Document segment →
--- START ---

In the field of connecting elements or functional elements, which are mechanically attached to workpieces, such as sheet metal parts, when they are produced, a distinction is made between press-in elements on the one hand and rivet elements on the other. Press-in elements are characterized in that they are at least not intentionally deformed when attached to a workpiece, but the workpiece is deformed and brought into engagement with shape features of the press-in element, whereby the press-in element is secured to the sheet metal part in a press-proof manner. In the case of rivet elements, the element is intentionally deformed when it is attached to the sheet metal part, mostly in order to form a rivet bead, whereby the sheet metal part is caught between the rivet bead and a flange part in order to achieve a connection that is safe from being pressed out.

Both press-in elements and rivet elements are also known as self-piercing elements. The term self-piercing means that the element in question punches its own hole in the workpiece during the fastening process. The force required for this is generated, for example, by a press, a robot or power-operated tongs. The self-piercing element is pressed against the workpiece, while this is supported on a corresponding die on the side facing away from the element. Self-punching elements are associated with cost advantages since the workpiece does not have to be pre-punched.

Functional elements of the type described above are used, among other things - but by no means only - in automobile construction. With the expansion of the areas of application of self-punching functional elements, the requirements for the safety of the corresponding process, by means of which the elements are attached to a workpiece, also increase. One of the problems is the whereabouts of the slug punched out during the fastening process. If this is not reliably dissipated, it can damage the fastening tool and/or the workpiece. In some applications, ensuring reliable slug removal is complex and therefore expensive.

With some elements of the conventional type, the slug remains in the stamping section. When the slug is punched out, it expands in it. However, it cannot be ruled out that it will come loose under heavy loads or vibrations.

There is therefore a need for self-piercing functional elements that can be reliably attached to a workpiece in a simple manner and with which the disadvantages described above can be avoided.

The present invention provides a self-piercing functional element that satisfies this need. According to the invention, it is provided that the functional element comprises a head part forming a flange with a contact surface for contact with the workpiece and a punched section extending away from the head part, in particular from the contact surface, which is in particular arranged coaxially to a central longitudinal axis of the functional element. At its free end, the punching section has a peripheral punching edge for punching through the workpiece. It circumferentially surrounds a cavity having an opening defined by the punched edge. Furthermore, an inner wall of the punched section facing the cavity has at least one slug securing elevation projecting radially inwards into the cavity. The elevation can, for example, have the form of a rib running in the axial direction.

--- END ---

Transcribe the passage on self-piercing fastening elements word for word, from "Functional elements of" up to and including "loads or vibrations.".

Stored data entries

--- START ---

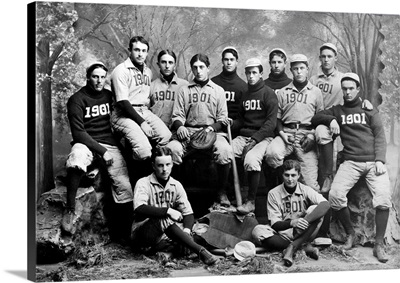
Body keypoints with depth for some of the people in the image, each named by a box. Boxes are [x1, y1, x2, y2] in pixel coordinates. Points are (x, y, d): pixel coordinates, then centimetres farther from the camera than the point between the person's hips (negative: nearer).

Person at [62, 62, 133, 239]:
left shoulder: (110, 96, 12)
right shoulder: (77, 99, -2)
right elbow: (78, 132, -10)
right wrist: (101, 151, -17)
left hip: (110, 144, 4)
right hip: (85, 143, -4)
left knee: (123, 185, -15)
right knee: (76, 162, -39)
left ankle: (130, 228, -5)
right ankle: (70, 210, -25)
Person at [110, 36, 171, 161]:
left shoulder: (148, 72, 19)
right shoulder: (121, 71, -5)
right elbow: (123, 102, -12)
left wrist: (150, 117, 6)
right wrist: (141, 122, -17)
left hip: (145, 112, 7)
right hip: (125, 115, -7)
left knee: (166, 136, -22)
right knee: (143, 150, -30)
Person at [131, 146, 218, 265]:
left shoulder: (176, 185, 3)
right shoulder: (143, 183, -12)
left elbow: (188, 213, 1)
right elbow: (139, 208, -29)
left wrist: (186, 230, -21)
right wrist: (168, 211, -35)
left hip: (160, 236, 6)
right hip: (140, 235, -6)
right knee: (163, 218, -33)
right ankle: (200, 251, -39)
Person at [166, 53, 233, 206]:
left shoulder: (218, 90, 17)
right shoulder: (184, 90, 19)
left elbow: (222, 119, 11)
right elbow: (177, 115, 12)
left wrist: (211, 128, -10)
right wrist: (179, 126, -11)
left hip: (212, 131, 0)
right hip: (188, 130, 1)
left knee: (224, 150, -34)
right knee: (171, 148, -33)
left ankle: (221, 190, -13)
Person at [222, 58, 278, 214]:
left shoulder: (268, 93, 0)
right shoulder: (245, 94, 20)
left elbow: (271, 122, -9)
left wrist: (254, 140, -19)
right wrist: (232, 123, 1)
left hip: (263, 137, -6)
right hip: (243, 136, 6)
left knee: (251, 159, -35)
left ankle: (251, 201, -23)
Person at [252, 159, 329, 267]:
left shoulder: (305, 190, -5)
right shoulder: (274, 193, -4)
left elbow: (325, 204, -24)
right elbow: (275, 225, -9)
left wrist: (305, 221, -39)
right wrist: (292, 223, -31)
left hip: (303, 233, 0)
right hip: (282, 235, 0)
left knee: (315, 209, -24)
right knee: (257, 231, -28)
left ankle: (292, 247, -28)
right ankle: (304, 246, -27)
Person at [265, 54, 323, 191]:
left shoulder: (315, 92, 14)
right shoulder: (283, 92, 17)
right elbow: (277, 118, 15)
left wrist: (313, 136, -5)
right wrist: (282, 133, -5)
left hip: (307, 134, -1)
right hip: (287, 133, 1)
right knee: (272, 153, -31)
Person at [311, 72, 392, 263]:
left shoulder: (369, 109, 14)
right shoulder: (337, 111, 18)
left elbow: (379, 136, 8)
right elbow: (315, 118, 14)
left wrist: (380, 160, -5)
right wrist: (330, 120, -6)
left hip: (373, 161, -1)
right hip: (351, 161, 1)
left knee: (383, 198, -21)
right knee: (335, 194, -21)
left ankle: (379, 245, -9)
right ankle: (350, 234, 1)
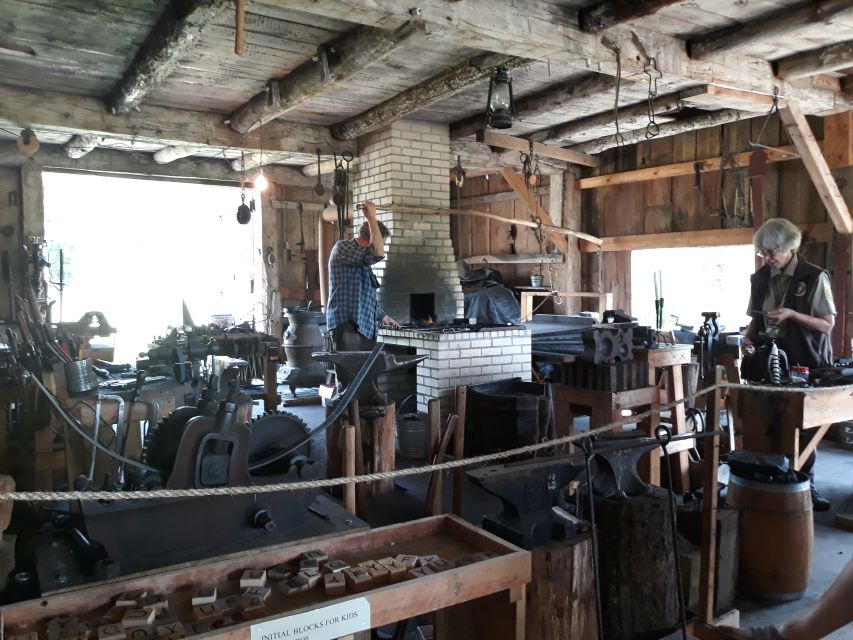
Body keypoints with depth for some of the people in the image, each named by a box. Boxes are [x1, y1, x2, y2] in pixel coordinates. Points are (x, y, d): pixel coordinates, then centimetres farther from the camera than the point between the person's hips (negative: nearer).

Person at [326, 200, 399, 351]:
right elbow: (378, 253, -22)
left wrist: (382, 316, 40)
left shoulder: (361, 261, 23)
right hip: (347, 324, -9)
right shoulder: (342, 247, -6)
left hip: (365, 326, 9)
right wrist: (372, 218, -14)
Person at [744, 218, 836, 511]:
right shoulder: (761, 278, 5)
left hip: (807, 364, -3)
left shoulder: (814, 277, -8)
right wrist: (749, 338, -6)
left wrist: (792, 314, -21)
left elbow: (827, 324, -8)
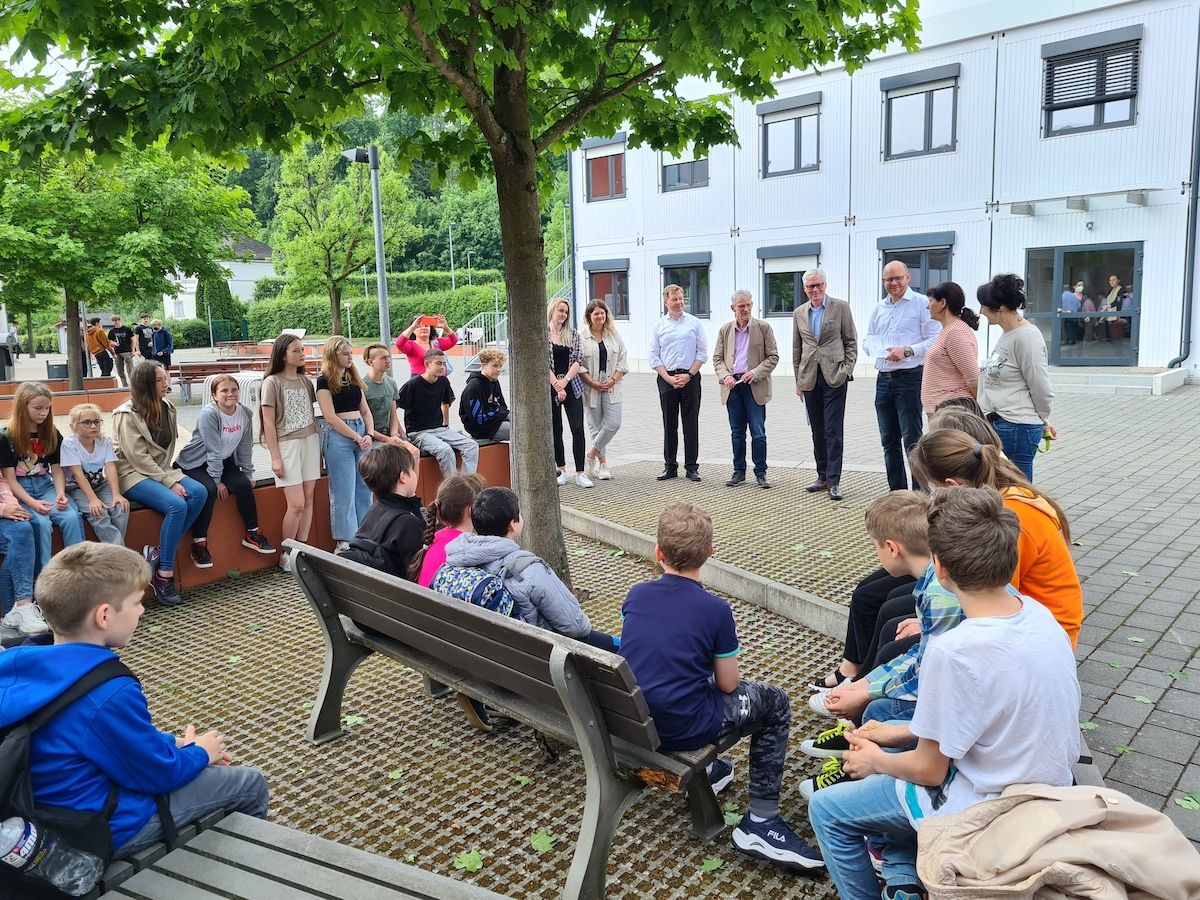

--- END ---

Answer section →
Functional elements of the type described above are used, among other things - but by no means only - in automobile construction. With the expansion of the areas of application of self-punching functional elements, the requirements for the safety of the corresponding process, by means of which the elements are attached to a workpiece, also increase. One of the problems is the whereabouts of the slug punched out during the fastening process. If this is not reliably dissipated, it can damage the fastening tool and/or the workpiece. In some applications, ensuring reliable slug removal is complex and therefore expensive.

With some elements of the conventional type, the slug remains in the stamping section. When the slug is punched out, it expands in it. However, it cannot be ruled out that it will come loose under heavy loads or vibrations.